Suppose we have $N$ people, $N\in\mathbb{Z}_+$. These people arrive at a place at a random time $t_1, t_2, \dots, t_N$, where $t_k\in(0,1)$, following certain distribution (it is unknown in my case, but maybe you can assume it is a uniform distribution). The distributions for different people are i.i.d.
Now, let $\tau=max(t_k)-c$, and $c\in(0,0.5)$ is a known constant. Let $S=\{t_k ~|~ t_k\le \tau\}$ be the set that people arrive earlier than $\tau$. Then, what is the probability $p(N)$ such that the cardinality $|S| \ge M$? Here $M>1$ is a given constant.
Note that, $N$ is the argument for $p(N)$. Clearly, we can see that $p(N)\to 1$, as $N\to \infty$.
I'm not very good at probability theory, I think the key difficulty comes from the max function.

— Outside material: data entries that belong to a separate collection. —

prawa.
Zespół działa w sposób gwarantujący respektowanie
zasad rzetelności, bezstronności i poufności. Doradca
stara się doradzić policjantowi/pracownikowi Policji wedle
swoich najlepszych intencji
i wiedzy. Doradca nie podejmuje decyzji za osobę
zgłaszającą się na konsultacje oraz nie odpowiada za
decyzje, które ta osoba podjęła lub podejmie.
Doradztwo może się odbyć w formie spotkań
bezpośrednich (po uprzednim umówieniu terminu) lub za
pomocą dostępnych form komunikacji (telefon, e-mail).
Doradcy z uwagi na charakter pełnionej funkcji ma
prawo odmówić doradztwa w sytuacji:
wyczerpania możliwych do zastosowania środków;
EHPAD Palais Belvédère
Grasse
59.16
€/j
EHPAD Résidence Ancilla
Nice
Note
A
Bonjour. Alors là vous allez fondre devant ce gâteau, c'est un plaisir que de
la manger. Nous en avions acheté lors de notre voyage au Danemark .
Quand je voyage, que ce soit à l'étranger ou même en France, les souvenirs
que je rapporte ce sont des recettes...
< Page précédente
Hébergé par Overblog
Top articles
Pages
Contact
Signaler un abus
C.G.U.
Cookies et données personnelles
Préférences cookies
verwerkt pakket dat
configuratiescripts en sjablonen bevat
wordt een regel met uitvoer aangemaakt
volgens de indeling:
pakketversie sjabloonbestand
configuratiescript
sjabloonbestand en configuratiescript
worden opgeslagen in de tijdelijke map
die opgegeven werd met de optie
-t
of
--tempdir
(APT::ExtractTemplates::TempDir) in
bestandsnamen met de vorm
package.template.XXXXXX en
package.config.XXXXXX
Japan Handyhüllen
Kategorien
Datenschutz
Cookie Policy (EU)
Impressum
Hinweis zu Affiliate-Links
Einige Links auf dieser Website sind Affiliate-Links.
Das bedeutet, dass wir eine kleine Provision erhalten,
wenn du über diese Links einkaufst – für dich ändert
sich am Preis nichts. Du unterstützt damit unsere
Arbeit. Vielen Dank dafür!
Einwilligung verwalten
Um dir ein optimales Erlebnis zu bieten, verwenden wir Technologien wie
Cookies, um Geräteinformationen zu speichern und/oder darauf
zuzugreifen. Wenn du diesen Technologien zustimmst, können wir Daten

Or can we at least get a lower bound for $p(N)$?
This problem can be solved using order statistics and the (very interesting) Bapat-Beg Theorem.
https://en.wikipedia.org/wiki/Bapat%E2%80%93Beg_theorem
If you let $t_{(1)},...,t_{(N)}$ denote the ordered times, so that $t_{(N)} = \max\{ t_1,...,t_N\}$. Then $P(|S|>M) = P(t_{(N)}-t_{(N-M)} < c)$. Using the Bapat-Beg theorem, you can calculate the joint distribution of $(t_{(N)},t_{(N-M)})$ as a function of the CDFs of the respective times, and hence calculate $P(t_{(N)}-t_{(N-M)} < c)$. This distribution is much easier to calculate when the times are uniform.